■ **Source passage**
Spanish Pilgrimage brings together Hollywood stars, academics

An academic colloquium is not usually where one would expect to see Hollywood stars, but the Camino de Santiago is said to have caused greater miracles to happen.

George Greenia with Martin Sheen and Emilio EstevezThe thousand-year-old Spanish pilgrimage is the setting for “The Way,” a new film written and directed by Emilio Estevez and starring Martin Sheen. Thanks to the efforts of William & Mary Professor George Greenia, the two Hollywood stars screened their film on Feb. 18 at Georgetown University, kicking off the Workshop on Pilgrimage Studies, co-hosted by the College and Georgetown’s department of Spanish and Portuguese.

watch?v=gOzdcALvPos&feature=player_embedded

Scholars from a wide variety of disciplines and 30 colleges and universities in the United States and Canada attended the two-day workshop. The group is working to create an international, interdisciplinary consortium to teach pilgrimage studies in Santiago de Compostela starting in the summer of 2012.

“The historic trek to that World Heritage Site is a unique example of a universal urge to leave home to find yourself,” said Greenia, a professor ofHispanic studies. “From the Ganges to Ground Zero to Graceland, we are all pilgrims on the way.”

Greenia, who has travelled the 500-mile Camino every year since 2005, said that plans for the pilgrimage workshop were almost complete when organizers learned of the Estevez’s film, which had premiered at the Toronto Film Festival and in Spain.

The movie focuses on the character of Tom, an American doctor who travels to France after his son dies just one day into the pilgrimage. Tom, played by Sheen, decides to finish the journey that his son began. Along the way, he meets other pilgrims who are facing their own struggles and looking for some sort of redemption or resolution through the journey.

“This is a whole journey of discovery and loss,” said Sheen. “And very often the only way we can heal loss is by helping others.”

With the assistance of the Washington Post’s Ann Hornaday, Greenia was connected to Estevez and asked whether the actors would be interested in screening the film at the workshop.

“He graciously said yes,” said Greenia, “and a studious academic affair immediately turned into a Washington event.”

More than 350 people attended the Friday evening screening, including Jorge Dezcallar de Mazarredo, Spanish Ambassador to the United States, and Infanta Cristina of Spain, Duchess of Palma de Mallorca, her consort, Iñaki Urdangarín, and their son, Juan Valentín. Additionally, a number of faculty members and students from William & Mary were in attendance.

Prior to the screening, Martin and Estevez gave several press interviews, including one on video to William & Mary News, moderated by Greenia. The Washington Post later included a photo of Greenia’s interview with Martin and Estevez and a description of the event in its Feb. 21 “Names and Faces” column.

Greenia opened the workshop weekend by welcoming the audience to the screening, thanking the William & Mary Washington Office, Georgetown and numerous others for making the event a reality.

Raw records
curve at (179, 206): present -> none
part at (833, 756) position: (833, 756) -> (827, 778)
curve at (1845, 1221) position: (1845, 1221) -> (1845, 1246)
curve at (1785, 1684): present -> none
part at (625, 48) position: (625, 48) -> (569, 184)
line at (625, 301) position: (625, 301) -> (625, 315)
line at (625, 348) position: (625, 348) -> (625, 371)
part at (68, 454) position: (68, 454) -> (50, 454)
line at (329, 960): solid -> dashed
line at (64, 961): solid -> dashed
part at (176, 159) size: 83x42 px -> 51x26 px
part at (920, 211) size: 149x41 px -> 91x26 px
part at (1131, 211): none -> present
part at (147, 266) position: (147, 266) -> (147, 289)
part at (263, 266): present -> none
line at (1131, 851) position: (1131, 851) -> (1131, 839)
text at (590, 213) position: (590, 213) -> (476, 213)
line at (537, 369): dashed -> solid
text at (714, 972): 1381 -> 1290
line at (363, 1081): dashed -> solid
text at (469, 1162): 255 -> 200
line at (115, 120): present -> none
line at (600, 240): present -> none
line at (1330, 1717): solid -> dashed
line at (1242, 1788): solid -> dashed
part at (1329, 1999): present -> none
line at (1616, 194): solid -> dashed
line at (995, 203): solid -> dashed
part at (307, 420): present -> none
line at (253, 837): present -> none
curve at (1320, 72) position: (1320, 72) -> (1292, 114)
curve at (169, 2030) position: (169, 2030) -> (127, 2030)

■ **Tasks to perform**
a: Rewrite the paragraph of the Camino film screening article that begins "More than 350 people attended" as a short bulleted list, keeping its main facts.
b: Write a continuation of the article about the Camino de Santiago film screening, starting after its last sentence.

■ **Results of the tasks**
a:
- More than 350 people attended the Friday evening screening.
- Guests included Jorge Dezcallar de Mazarredo, Spanish Ambassador to the United States.
- Infanta Cristina of Spain, Duchess of Palma de Mallorca, attended with her consort, Iñaki Urdangarín, and their son, Juan Valentín.
- A number of William & Mary faculty members and students were also there.

b:
William & Mary President Taylor Reveley also gave brief remarks before the film, saying that this is “the latest manifestation of an enduring collaboration between Spain and William & Mary.”

Reveley noted that William & Mary faculty have been teaching on the Camino for nearly two decades and that Greenia has led students on the journey for each of the past six summers.

“Their research projects conducted on the 500-mile trek have spanned a host of disciplines,” said Reveley. “As George has described in the brochure tonight, the rhythms of the walking offer a stark contrast to the immediacy of modern travel. Though an individual person takes each step along the Camino, there are many partners in the journey.”

Reveley said that William & Mary looks forward to working with all of the universities involved in the consortium “as our individual strengths yield a collective good for the benefit of our students.”

“Recent decades have brought a resurgence of interest in the 1,000-year-old Camino de Santiago and the pilgrimage offers the perfect means for Martin Sheen and Emilio Estevez to share their Spanish heritage and their artistry with the American public,” he said.

Sheen, whose father was born in the Galicia region of Spain, said that the film is “a reflection of a miracle that happened in our family in 2003.” That year, Estevez’s son Taylor, who served as an associate producer on the film, was travelling the Camino with Sheen by car when he met his future wife.

Estevez said that the film “is truly a love letter to Spain, and it is also an homage to my grandfather.”

Along with writing and directing the movie, Estevez also appears in it as Tom’s son. Calling the film a father and son story, Estevez praised his both on-screen and real-life father for his work in the film.

“The only thing that my father has ever tried to sell to anybody is his heart, and you see it all over this picture tonight,” Estevez said. “It is a performance of quiet dignity. It is the performance, in my opinion, of a lifetime, and I’m extremely proud to have called myself his director and his costar in this.”

The film is expected to be released in the United States Sept. 30, 2011, and on DVD in February 2012.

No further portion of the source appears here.